After dropping my cell phone in the sewer and cursing my purse which alternately loses the dang thing in the depths of its bowels or spits it out in various and sundry places, I bemoaned our dependence on modern technology while acknowledging that all these gadjets don't make our lives any simpler or easier to conduct. Then my flamenco teacher reminded us that our inter-personal communications are terrible no matter what medium we use because no one feels safe. That got my attention and I concurred. Why is it so hard to be, feel honest with people? How has the remove of telephonic devices altered how we speak to others? We know the internet's anonymity and instant satisfaction offers a new level of a variety of intimacies, whether they be intellectual, carnal, commercial, platonic. How different are these communcations from those we had around the camp fire, on the front porch, across teh dining or board room table? "Reach out and touch someone" was some phone companies ditty for while, now it's "Can you hear me now?" With all the noise in modern life, being heard seems a major challenge. People will IM each other at a crowded bar rather than yell above the din; sisters will feud in full fury ethernetically from half way around the world, re-hashing a myriad of old wrongs, igniting new ones in a way never possible through pen or ATT long distance charges. Loved ones spie on each other through global positioning hardware (soon to be available in Japan on cell phones). We Blackberry, Google, E-mail, telephone, telepath, fax and IM each other to death but do we really connect?
Yes, in a smile shared between 2 unknown moms in their mini-vans waiting at an intersection, in a couple of dollars pressed into the hand of a homeless person; in the soft caress of a child's neck at the end of a long day of bickering; in a joke shared between a food bank recipient and the health educator carting around her box of demo junk food; in the passing on of an article of interest between a husband and wife; in a smile of recognition between two strangers who will never meet again, but somehow know each other; in the hand on the back of a newly diagnosed cancer patient as she struggles to understand the news; in getting a phone call from someone just as you pen their name in the "To:" line; in the dream of an long lost boyfriend the night before receiving a letter from him. These interractions connect us in ways that a piece of electronica never will. It is with the eyes, the ears, the mouth, the skin and the mind that we relate as humans.
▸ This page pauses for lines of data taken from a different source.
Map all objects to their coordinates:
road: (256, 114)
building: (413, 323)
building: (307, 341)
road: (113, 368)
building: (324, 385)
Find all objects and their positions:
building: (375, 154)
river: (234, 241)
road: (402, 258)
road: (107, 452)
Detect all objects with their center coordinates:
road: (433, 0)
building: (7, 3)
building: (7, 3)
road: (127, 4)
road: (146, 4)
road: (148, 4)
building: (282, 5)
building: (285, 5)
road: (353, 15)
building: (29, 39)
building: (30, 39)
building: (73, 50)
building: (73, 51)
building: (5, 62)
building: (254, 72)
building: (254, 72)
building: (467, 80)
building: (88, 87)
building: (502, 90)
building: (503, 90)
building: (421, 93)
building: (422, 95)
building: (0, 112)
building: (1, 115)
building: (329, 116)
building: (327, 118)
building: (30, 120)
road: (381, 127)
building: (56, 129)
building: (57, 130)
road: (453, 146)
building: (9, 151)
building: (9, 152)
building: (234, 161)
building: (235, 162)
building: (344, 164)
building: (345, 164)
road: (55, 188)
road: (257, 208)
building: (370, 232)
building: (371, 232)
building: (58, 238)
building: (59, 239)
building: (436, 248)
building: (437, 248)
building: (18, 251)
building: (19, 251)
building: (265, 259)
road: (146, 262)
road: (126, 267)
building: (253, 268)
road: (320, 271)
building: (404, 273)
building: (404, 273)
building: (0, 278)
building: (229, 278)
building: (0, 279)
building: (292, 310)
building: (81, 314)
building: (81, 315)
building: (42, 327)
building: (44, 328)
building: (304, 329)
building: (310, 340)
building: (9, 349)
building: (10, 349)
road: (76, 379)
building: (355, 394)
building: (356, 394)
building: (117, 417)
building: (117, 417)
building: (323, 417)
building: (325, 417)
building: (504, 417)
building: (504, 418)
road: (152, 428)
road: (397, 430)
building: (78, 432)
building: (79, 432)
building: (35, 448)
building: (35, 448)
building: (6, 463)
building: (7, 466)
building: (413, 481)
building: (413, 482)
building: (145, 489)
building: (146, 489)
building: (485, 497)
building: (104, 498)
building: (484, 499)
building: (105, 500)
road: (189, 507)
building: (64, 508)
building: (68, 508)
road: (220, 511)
How sweet then, having given up my little Kyocera to a watery, detritus riddled grave, to find a kind Hispanic shop woman waiting next to my car after class to offer the use of a pair of ultra long tongs to retrieve my little mouth/ear piece. I thanked her for the favor with a smile and a joke, as she wrestled it out of the sewers clutch's then wiped off my baby and scolded it for its truancy. It chirped happily as I put it back in my purse and I went along my day, grateful for having had the chance, though a temporary loss, to connect with someone new.